Wsunęłam dłonie pod koszulkę chłopaka i zaczęłam ją podnosić do góry, a po chwili oderwałam się od jego ust i zdjęłam z jego ciała koszulkę, rzucając ją na podłogę. Justin spojrzał na mnie z tęsknotą i pożądaniem w oczach i nie był dłużny bo po krótkiej chwili zdjął ze mnie również moją koszulkę. Położyłam rękę na jego szyi i przyciągnęłam go do siebie, łącząc nasze usta kolejny raz. Chłopak chwycił moje biodra i podniósł mnie tak, że podskoczyłam i oplotłam nogi wokół jego pasa.
Nawet nie zorientowałam się kiedy znaleźliśmy się w jego.. lub naszej sypialni. Opadłam na materac i spojrzałam na człowieka, którego kochałam tak szalenie mocno, a on zaczął całować moją szyję, a potem dekolt. Przygryzłam wargę, odchylając głowę do tyłu i czując jak robi mi się coraz bardziej gorąco. Tęskniłam za jego dotykiem. Tęskniłam za nim. Pieprze wszystko co mówiłam wcześniej. Kocham go i trzy lata bez niego i bez pełnego miłości seksu z nim to coś okropnego. Wplotłam palce w idealnie ułożone włosy chłopaka i wygięłam swoje ciało w łuk, a on w tym samym czasie odpiął i szybkim ruchem zsunął ze mnie spodnie więc zostałam w samej bieliźnie. Mimo tego, że byliśmy razem tyle czasu i widział mnie nago wiele razy, poczułam się niepewnie.
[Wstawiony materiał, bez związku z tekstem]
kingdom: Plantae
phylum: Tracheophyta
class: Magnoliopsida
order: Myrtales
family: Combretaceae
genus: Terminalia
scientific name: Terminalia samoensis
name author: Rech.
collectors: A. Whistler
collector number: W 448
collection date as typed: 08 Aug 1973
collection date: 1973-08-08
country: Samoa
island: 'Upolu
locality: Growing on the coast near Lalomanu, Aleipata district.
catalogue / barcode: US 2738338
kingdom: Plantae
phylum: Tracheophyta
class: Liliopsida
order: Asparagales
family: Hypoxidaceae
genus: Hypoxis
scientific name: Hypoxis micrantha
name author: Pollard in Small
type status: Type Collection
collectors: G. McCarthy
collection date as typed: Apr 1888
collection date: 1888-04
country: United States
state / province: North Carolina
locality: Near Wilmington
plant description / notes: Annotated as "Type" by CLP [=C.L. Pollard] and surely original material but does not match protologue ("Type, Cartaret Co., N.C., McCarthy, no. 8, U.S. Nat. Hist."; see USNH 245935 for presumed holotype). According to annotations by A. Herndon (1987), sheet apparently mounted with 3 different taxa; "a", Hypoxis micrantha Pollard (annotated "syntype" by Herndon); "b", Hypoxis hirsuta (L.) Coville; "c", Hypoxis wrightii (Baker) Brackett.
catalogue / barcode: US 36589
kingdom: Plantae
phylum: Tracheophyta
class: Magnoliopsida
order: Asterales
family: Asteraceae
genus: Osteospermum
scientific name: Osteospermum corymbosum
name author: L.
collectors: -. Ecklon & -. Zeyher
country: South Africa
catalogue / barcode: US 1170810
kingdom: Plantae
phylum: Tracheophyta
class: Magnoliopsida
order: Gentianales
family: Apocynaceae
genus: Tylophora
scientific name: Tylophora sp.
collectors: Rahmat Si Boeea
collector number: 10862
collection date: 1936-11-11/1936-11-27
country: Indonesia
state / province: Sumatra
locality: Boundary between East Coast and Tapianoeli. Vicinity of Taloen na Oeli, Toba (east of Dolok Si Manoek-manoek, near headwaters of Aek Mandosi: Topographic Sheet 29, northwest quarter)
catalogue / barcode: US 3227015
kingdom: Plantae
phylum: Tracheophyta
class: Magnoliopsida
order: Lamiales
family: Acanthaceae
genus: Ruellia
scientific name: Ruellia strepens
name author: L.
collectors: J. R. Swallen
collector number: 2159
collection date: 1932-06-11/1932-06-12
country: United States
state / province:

W końcu nie robiłam tego przez całe trzy lata, chyba zapomniałam jak to jest.
-Emily.. – szepnął chłopak, powodując tym że na niego spojrzałam i uśmiechnął się do mnie delikatnie – Jesteś piękna, nie zapominaj o tym nigdy – wyszeptał, a ja po prostu rozpłynęłam się przez jego słowa i przygryzłam wargę, nie mogąc powstrzymać uśmiechu – Cała.. idealna.. piękna.. cudowna.. – wyszeptał, zostawiając mokre pocałunki na mojej skórze, przez którą przebiegły ciarki.
Po krótkiej chwili, Justin uniósł na mnie wzrok i uśmiechnął się, zbliżając swoją twarz do mojej po czym pocałował moje usta ponownie. Mruknęłam cicho, kładąc dłonie na jego wyrzeźbionym torsie. Zaczęłam zjeżdżać nimi w dół, aż w końcu dotarłam do jego spodni i je rozpięłam, zsuwając je na tyle ile mogłam. Justin swoimi dłońmi błądził po moim ciele, szybko oddychając w moje usta, co tylko podkręcało mnie bardziej. Zmarszczyłam brwi kiedy oderwał się od moich ust i przymknął swoje powieki, kręcąc głową.
-O co chodzi? – wymamrotałam cicho, patrząc na niego uważnie, ale też ze zmartwieniem.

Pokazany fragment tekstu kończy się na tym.